I was trying to solve following question :
$$ (1-x^2)y''-2xy'+n(n+1)y=0 $$ has the $n^{th}$ degree polynomial solution $y_n(x)$ such that $y_n(1) =3$. We are given
$\int_{-1}^{1} [y_n^2(x) + y_{n-1}^2(x)] dx = 144/15$. Find the value of $n$.
My attemnpt:
We know that $\int_{-1}^{1} P_n^2(x) = \frac{2}{2n+1}$ where $P_n(x)$ is the $nth$ degree polynomial and solution of legenedre eq. Now using this fact in the given integral we get
$$ \frac{2}{2n+1} + \frac{2}{2(n-1)+1} =\frac{144}{15}$$
and this gives $$24(24n^2 -5n -6)= 0$$
From here I am unable to find the value of $n$.
My biggest doubt:
We know that $P_n(1) =1$ then how here in the questioned it is mentioned that $y_n(1) =3$.
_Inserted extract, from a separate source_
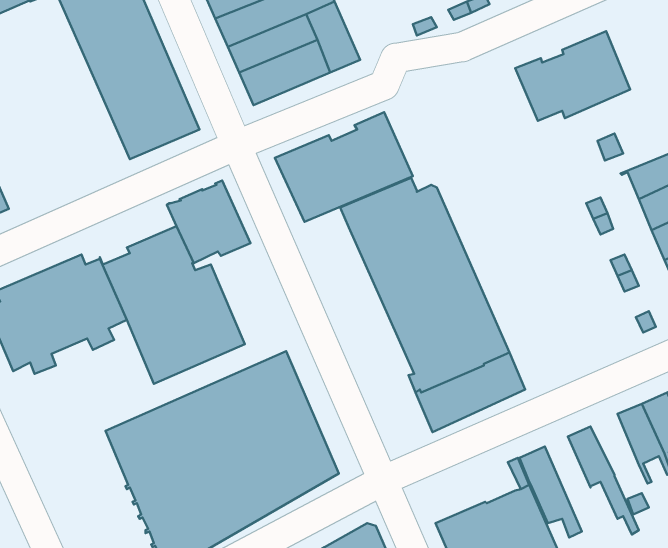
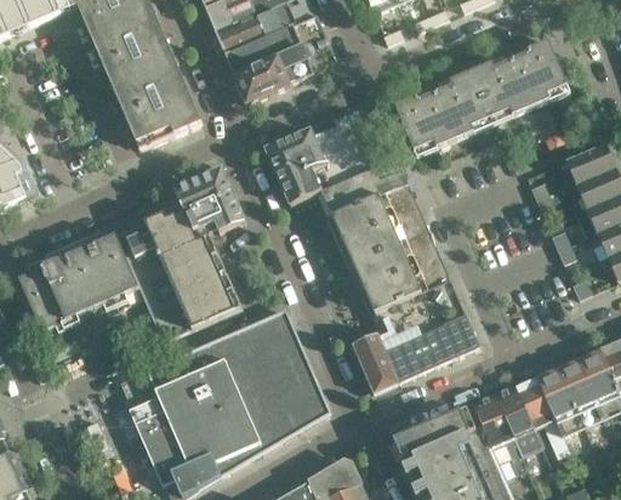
building: none -> [394,72,489,155]
building: none -> [352,334,399,392]
building: none -> [534,367,582,436]
building: none -> [495,386,541,471]
building: none -> [392,410,469,460]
Kindly help me. Am I going wrong somewhere?
The general solution of the differential equation $$(1-x^2)y''-2xy'+n(n+1)y=0$$ is given by $$y=c_1 P_n(x)+c_2 Q_n(x)$$ where appear Legendre polynomials of first and second kind (see here) but the second ones are not polynomials (so, I suppose that $c_2=0$ is a requirement).
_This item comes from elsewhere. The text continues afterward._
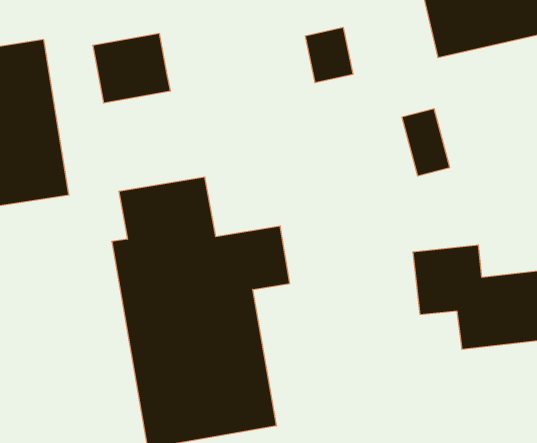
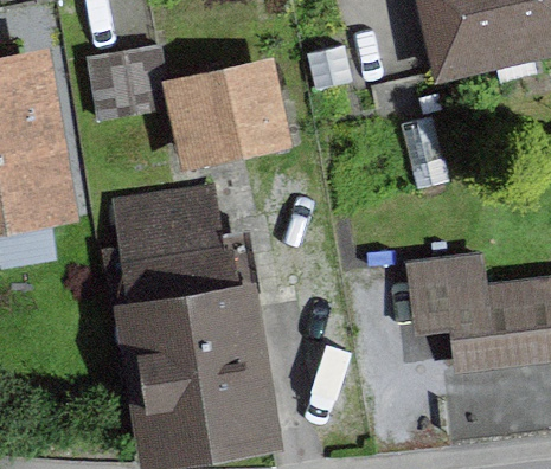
building: none -> [168,65,290,171]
On the other side, as you wrote, for any $n$, $P_n(1)=1$ which would make $c_1=3$.
So, we are left with $$\int_{-1}^{1} [y_n^2(x) + y_{n-1}^2(x)] dx = \frac{144} {15}$$ that is to say (almost as you wrote but you forgot the $3^2$ in front) $$9\left(\frac{2}{2n+1} + \frac{2}{2(n-1)+1}\right) =\frac{144}{15}$$
I am sure that you can easily take it from here.